Page text Start Marker
No, I’m not talking about that kind of table saw.  I’m talking about this kind of table saw…

That’s what a table saw was in the 19th century. Why is it called a table saw? Because you cut out table tops with it, of course!

To be more specific, oval and round table tops… that’s why it has such a narrow saw plate… narrow meaning a relatively shorter depth than a typical handsaw.

Think of it a hybrid between a compass saw and a full size hand saw.

 

The table saw is a strange little blip on the hand tool timeline in the 19th and early 20th century… it only really appears for about 40 years or so. Disston started making theirs in about 1875, and other makers also made similar table saws in their lines. But by the 1920s, the table saws are gone from manufacturers catalogs.

I’ve never found reference to a table saw in any inventories of old work shops or tool chests, so it makes me wonder about the effectiveness of their form. We see lots of keyhole and compass saws, along with many bow saws, so it begs the question - were these saws useful? Did craftsman find them useful for cutting gentle curves and such? Or were they just an evolutionary dead-end for good reason?

I have a Brown’s #3 table saw, which was a common model made by Disston with their Keystone mark.

It dates from about 1890 and has a 16 inch blade, though models were available from 12 to 26 inches. I saw a 26 inch once and literally almost fell over… it was an awesome saw! Sadly, it was not for sale.
Page text End Marker
Given records Start Marker
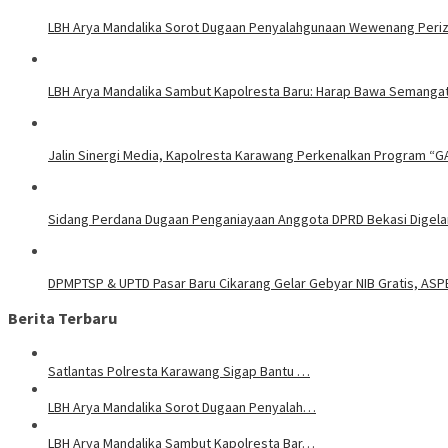
LBH Arya Mandalika Sorot Dugaan Penyalahgunaan Wewenang Perizi
LBH Arya Mandalika Sambut Kapolresta Baru: Harap Bawa Semangat
Jalin Sinergi Media, Kapolresta Karawang Perkenalkan Program “G
Sidang Perdana Dugaan Penganiayaan Anggota DPRD Bekasi Digelar
DPMPTSP & UPTD Pasar Baru Cikarang Gelar Gebyar NIB Gratis, ASP
Berita Terbaru
Satlantas Polresta Karawang Sigap Bantu …
LBH Arya Mandalika Sorot Dugaan Penyalah…
LBH Arya Mandalika Sambut Kapolresta Bar…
Given records End Marker
Activity list →
• a. Besides the table saw itself, which kinds of saw does the post on 19th-century table saws name? List each once.
• b. Continue the post on 19th-century table saws after its last sentence.

Responses to the tasks →
• a.
- Compass saw
- Hand saw
- Keyhole saw
- Bow saw

• b.
I have always wanted a nice usable table saw, as I wanted to find out for myself if they were a useful tool. Unfortunately, my Brown’s has a nasty kink that I’d rather not tangle with. In use, table saws experience a lot of stress along the saw plate due to their shallowness and are invariably found kinked (just like compass and keyhole saws).

If I were to hammer out the kink, it would probably only be a matter of time before I kinked it again, as it doesn’t have the tenacity of a full size hand saw.

So when I found a mint table saw blade from a Disston nest of saws in the bottom of a rotted old tool chest in Rehoboth, MA, I figured it was a sign to put it back to use. Because all I found was the saw plate, I needed to make a handle for it. So let’s get to it…

A scrap of hard maple with some nice curl in it started things out… here’s a pic of the handle blank roughed out next to the blade…

I found the basic pattern for the saw tote from a keyhole saw in Jay Gaynor and Nancy Hegedorn seminal work, Working Wood In The 18th Century (an awesome book that is a must for anyone interested in old tools and woodworking).

I was so struck by the beautiful shape and curves of the pattern…I knew I wanted to copy it the second I saw it.